O povo Mapuche segue em luta
Pouca gente sabe, mas existe um povo que nunca foi conquistado pelos
espanhóis aqui na América Latina. Com a chegada dos brancos europeus,
civilizações complexas foram dizimadas; Estados foram destruídos;
nacionalidades extintas. Mas, o povo que habitava as margens dos rios
Biobío e Toltén, no que é hoje o sul do Chile, nunca se deixou vencer,
nem mesmo pelos incas que, antes da dominação espanhola, também
chegaram a conformar o império do Tawantinsuyo.
Ao longo de 300 anos de invasão européia, este povo guerreiro
enfrentou com valentia e audácia a fúria dos espanhóis até ser
reconhecido como um estado autônomo dentro do imenso território
conquistado. São os Mapuche, palavra que designa "gente da terra", na
língua mapudungun. Nestes séculos todos em que reinaram Espanha e
Portugal aqui por estas terras, os Mapuche resistiram altivamente a
qualquer investida, chegando a usar, com sucesso, táticas de espionagem
bastante eficazes. Além disso, incorporaram as novidades das forças
produtivas inimigas para fortalecer a sua defesa.

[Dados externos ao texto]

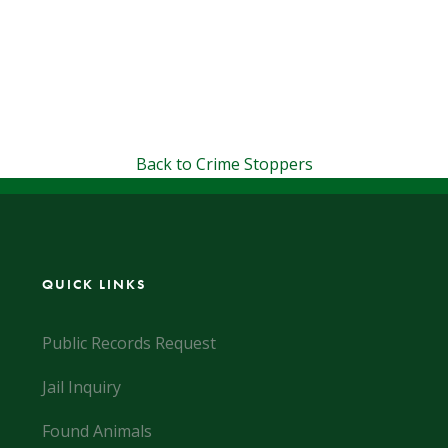
Back to Crime Stoppers
QUICK LINKS
Public Records Request
Jail Inquiry
Found Animals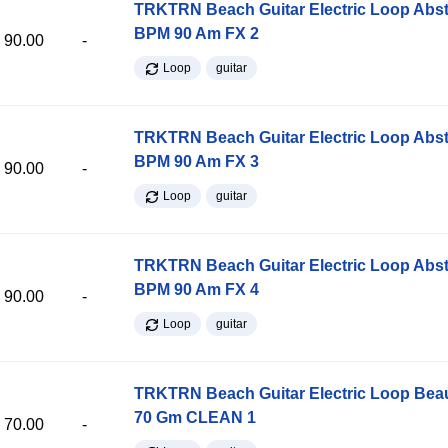
TRKTRN Beach Guitar Electric Loop Abst
BPM 90 Am FX 2
90.00
-
Loop
guitar
TRKTRN Beach Guitar Electric Loop Abst
BPM 90 Am FX 3
90.00
-
Loop
guitar
TRKTRN Beach Guitar Electric Loop Abst
BPM 90 Am FX 4
90.00
-
Loop
guitar
TRKTRN Beach Guitar Electric Loop Be
70 Gm CLEAN 1
70.00
-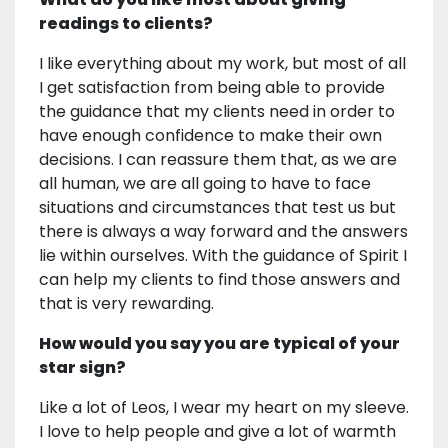
readings to clients?
I like everything about my work, but most of all
I get satisfaction from being able to provide
the guidance that my clients need in order to
have enough confidence to make their own
decisions. I can reassure them that, as we are
all human, we are all going to have to face
situations and circumstances that test us but
there is always a way forward and the answers
lie within ourselves. With the guidance of Spirit I
can help my clients to find those answers and
that is very rewarding.
How would you say you are typical of your
star sign?
Like a lot of Leos, I wear my heart on my sleeve.
I love to help people and give a lot of warmth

Pois esta gente única, hoje segue em pé de guerra, agora contra
o estado chileno que tem atuado como opressor e também contra as
transnacionais que invadem seu território. Nunca vencidos, os Mapuche
enfrentam com a mesma dignidade ancestral, os novos desafios que se
apresentam. Saber da sua história é o primeiro passo para compreender
suas demandas político/econômico/culturais e adentrar pelas intricadas
trilhas de Abya Yala (nome dado pelos originários ao que os brancos
chamam de América Latina).
Luan-Taru - o grande herói Mapuche
Assim que desembarcaram na parte leste do que hoje é América do Sul
os espanhóis iniciaram suas guerras de conquista e destruição,
derrotando primeiramente os incas. A região Mapuche, mais ao sul, logo
passou a ser também espaço da cobiça. Muitas foram as batalhas entre
eles e os invasores. Numa dessas escaramuças, em 1546, um menino
Mapuche, filho do lonko (guia do povo) local, foi capturado pelas
tropas inimigas. Seu nome era Luan-Taro, de luan (guanaco) e de taro
(conhecida ave de rapina da região), que na língua mapundungun queria
dizer "veloz". Ele tinha pouco mais de 11 anos e foi levado para servir
ao comandante Pedro Valdívia. Durante muito tempo participou das
batalhas, cuidou dos cavalos, fez-se ginete e aprendeu táticas
militares. Por não saber pronunciar direito seu nome os espanhóis o
chamaram Lautaro. Seus olhos escuros observavam todas as atrocidades
que as tropas de Valdívia cometiam contra seu povo. Ele se fazia mudo e
aprendia mais e mais.
No ano de 1552 Luan-Taru montou num cavalo e deu de rédea pelo campo
afora. Os espanhóis não fizeram caso, era só mais uma fuga de "índio".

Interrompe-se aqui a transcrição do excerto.